■ Consigne A ■
Indiquez si chacune des affirmations suivantes concorde avec l'extrait sur la Sécurité Sociale de l'Alimentation, en répondant par oui ou non et en citant les mots décisifs de l'extrait. (i) La journée de travail s'est tenue à Lyon le mercredi 10 juillet 2024. (ii) Le Miramap suit les travaux du collectif SSA depuis 2021. (iii) La carte vitale de l'alimentation donnerait accès à des produits conventionnés pour 150 € par mois et par personne.
■ Consigne B ■
D'après l'extrait sur la Sécurité Sociale de l'Alimentation, à combien s'élèverait le coût du dispositif à l'échelle nationale ?

___ Extrait présenté

13 sept 2024

Sécurité Sociale de l'Alimentation : apports, place, et perspectives des AMAP

Depuis quelques mois, voire années, lorsque l’on parle de droit à l’alimentation, tous les projecteurs sont tournés vers la Sécurité Sociale de l’Alimentation (SSA) : un projet de société pour faire face aux enjeux agricoles et alimentaires en inscrivant le droit à une alimentation choisie et de qualité par une loi pour tous. Nombreuses sont les expérimentations qui se réclament de la SSA, diverses sont les formes qu’elles peuvent prendre en fonction des territoires et des acteurs engagés.

Une journée de travail organisée par le GT "Accessibilité alimentaire"

Afin de mieux s'approprier le projet politique de la SSA, les différentes formes que peuvent prendre les expérimentations et continuer à clarifier le positionnement du mouvement des AMAP, le Groupe de Travail « Accessibilité Alimentaire en AMAP » a organisé une journée de travail dédiée à la SSA. Mercredi 10 juillet 2024, nous étions 18 personnes, salariées et bénévoles et/ou administrateur·rices du Mouvement Inter-régional des AMAP (Miramap) et des réseaux régionaux d’AMAP (Hauts-de-France, Auvergne-Rhône-Alpes, Isère, Ile-de-France, Les Paniers Marseillais) à nous retrouver à Lyon.

Au sein de notre mouvement, l’intérêt pour le projet de Sécurité Sociale de l’Alimentation ne date pas d’hier. Le Miramap suit les travaux du collectif SSA depuis 2019. Depuis 2021, deux administrateur·trices du Miramap participent activement aux travaux du collectif pour une SSA, rejoints par un amapien d’Ile-de-France, qui a notamment été à l’initiative du groupe local SSA Sud-Ouest Ile-de-France. Parmi les participant·es à cette journée, on retrouve Eric, représentant du Mouvement des AMAP au sein du collectif national de la SSA, et Antonin, amapien et impliqué dans le collectif SSA depuis janvier 2021 et des amapien·nes investi·es dans des expérimentations locales liées à la SSA.

Les trois piliers de la SSA à l’épreuve des AMAP

Concrètement et sur le modèle du système de santé institué en 1946 (à lire  La bataille de la sécu par Nicolas Da Silva), une carte vitale de l’alimentation donnera accès à des produits, conventionnés pour un montant de 150€/mois et par personne (soit un coût de 120 milliards d'euros à l'échelle nationale). Le conventionnement reposera principalement sur des caisses primaires gérées démocratiquement au niveau local, et articulées avec une instance nationale composée de membres représentants de ces caisses.

  • Universalité - « Une politique pour les pauvres est une pauvre politique » (Mathieu Dalmais, agronome, formateur et conférencier gesticulant sur les enjeux agricoles et alimentaires) : qui veut construire du droit propose un mécanisme pour tous et toutes, et non pas une politique d'aide à destination de personnes en situation de précarité. Actuellement, le collectif a pour objectif l’adoption d’une loi pour s’adresser à tous les habitant·es et pour cela une adhésion populaire majoritaire au projet est nécessaire.

______
___ Données enregistrées

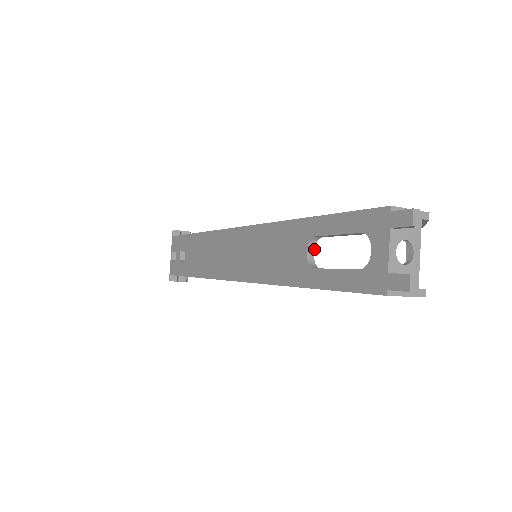
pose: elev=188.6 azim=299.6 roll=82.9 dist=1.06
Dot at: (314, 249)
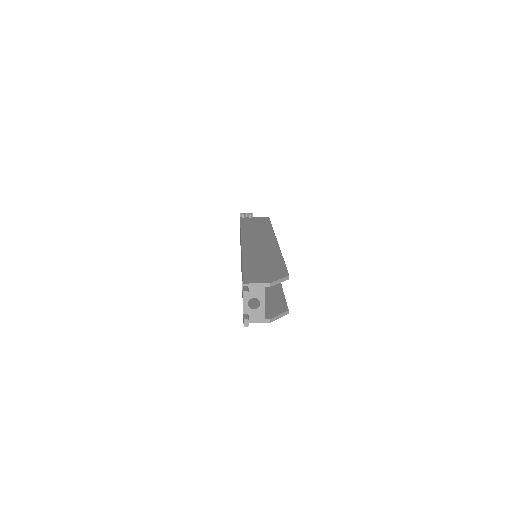
Dot at: occluded
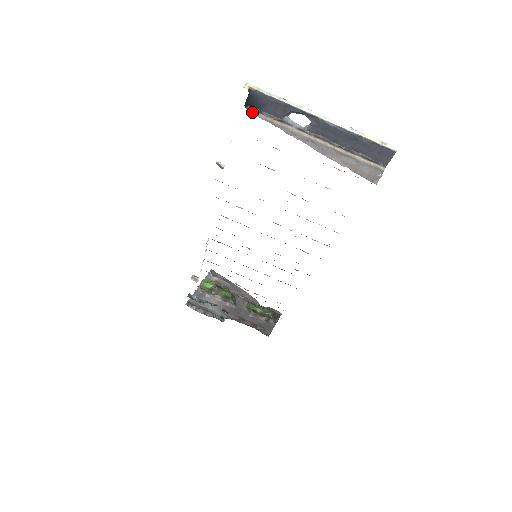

______

■ Corrigé complet A ■
(i) Oui : « Mercredi 10 juillet 2024, nous étions 18 personnes » et « à nous retrouver à Lyon ».
(ii) Non : « Le Miramap suit les travaux du collectif SSA depuis 2019. »
(iii) Oui : « conventionnés pour un montant de 150€/mois et par personne ».

■ Corrigé complet B ■
Il s'élèverait à 120 milliards d'euros.